Apabila hal ini dapat dimiliki ,maka hati akan senantiasa riang, gembira dan tenang dengan setiap pekerjaan yang dilakukan.
Senantiasa melakukan kerja amal, sedekah,infaq, tolong menolong, bergotong royong, senantiasa berbicara benar, sopan,berAdab dan hidup dengan berkasih sayang antara satu dengan lain.
Bersihkanlah hati dari segala kotorannya dengan memperbanyak zikrullah.
Itulah satu-satunya jalan untuk mencari kebahagiaan di dunia dan di akhirat nanti.

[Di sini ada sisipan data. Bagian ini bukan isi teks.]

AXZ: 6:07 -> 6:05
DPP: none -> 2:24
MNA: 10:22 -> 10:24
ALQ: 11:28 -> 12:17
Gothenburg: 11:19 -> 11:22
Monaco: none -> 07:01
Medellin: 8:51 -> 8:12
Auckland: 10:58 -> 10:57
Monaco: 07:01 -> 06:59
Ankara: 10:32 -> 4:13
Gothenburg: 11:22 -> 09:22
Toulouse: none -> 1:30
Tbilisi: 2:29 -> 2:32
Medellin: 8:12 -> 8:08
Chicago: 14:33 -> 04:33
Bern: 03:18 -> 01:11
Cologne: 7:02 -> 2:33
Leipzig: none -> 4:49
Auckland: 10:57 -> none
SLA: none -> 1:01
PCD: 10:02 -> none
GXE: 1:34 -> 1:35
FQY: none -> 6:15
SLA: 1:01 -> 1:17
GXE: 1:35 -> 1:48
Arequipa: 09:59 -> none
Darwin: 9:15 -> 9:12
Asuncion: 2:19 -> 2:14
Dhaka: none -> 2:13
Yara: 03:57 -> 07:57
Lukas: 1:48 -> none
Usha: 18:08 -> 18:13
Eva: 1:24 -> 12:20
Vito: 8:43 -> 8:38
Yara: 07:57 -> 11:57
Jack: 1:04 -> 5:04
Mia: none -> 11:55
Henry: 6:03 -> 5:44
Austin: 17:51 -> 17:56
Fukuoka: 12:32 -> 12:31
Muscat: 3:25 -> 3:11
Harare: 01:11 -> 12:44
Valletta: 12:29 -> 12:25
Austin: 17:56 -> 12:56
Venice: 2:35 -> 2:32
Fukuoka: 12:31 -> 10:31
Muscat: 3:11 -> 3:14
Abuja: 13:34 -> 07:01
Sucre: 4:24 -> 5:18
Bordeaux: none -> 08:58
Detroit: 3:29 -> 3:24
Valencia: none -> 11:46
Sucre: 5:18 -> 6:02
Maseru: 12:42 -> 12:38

Manusia perlukan zikir umpama ikan perlukan air.
Tanpa zikir, hati akan mati.
Tidak salah memburu kekayaan, ilmu, nama yang baik, pangkat yang tinggi tetapi zikrullah mestilah menjadi teras dan asasnya.
InsyaAllah,
dengan zikrullah hati kita akan lapang sekalipun duduk di dalam pondok yang sempit apa lagi kalau tinggal di istana yang luas.
Inilah bukti keadilan Allah karena meletakkan kebahagiaan pada zikrullah –> sesuatu yang dapat dicapai oleh semua manusia tidak miskin atau kaya, berkuasa atau rakyat jelata, bodoh atau pintar,jelek atau cantik/rupawan. Dengan itu semua orang layak untuk bahagia asalkan tahu arti dan melalui jalan yang sebenar benarnya dalam mencarinya.
Dan ternyata oh ternyata,
yang di cari terlalu dan sangat sangat dekat… hanya berada di dalam Diri sendiri.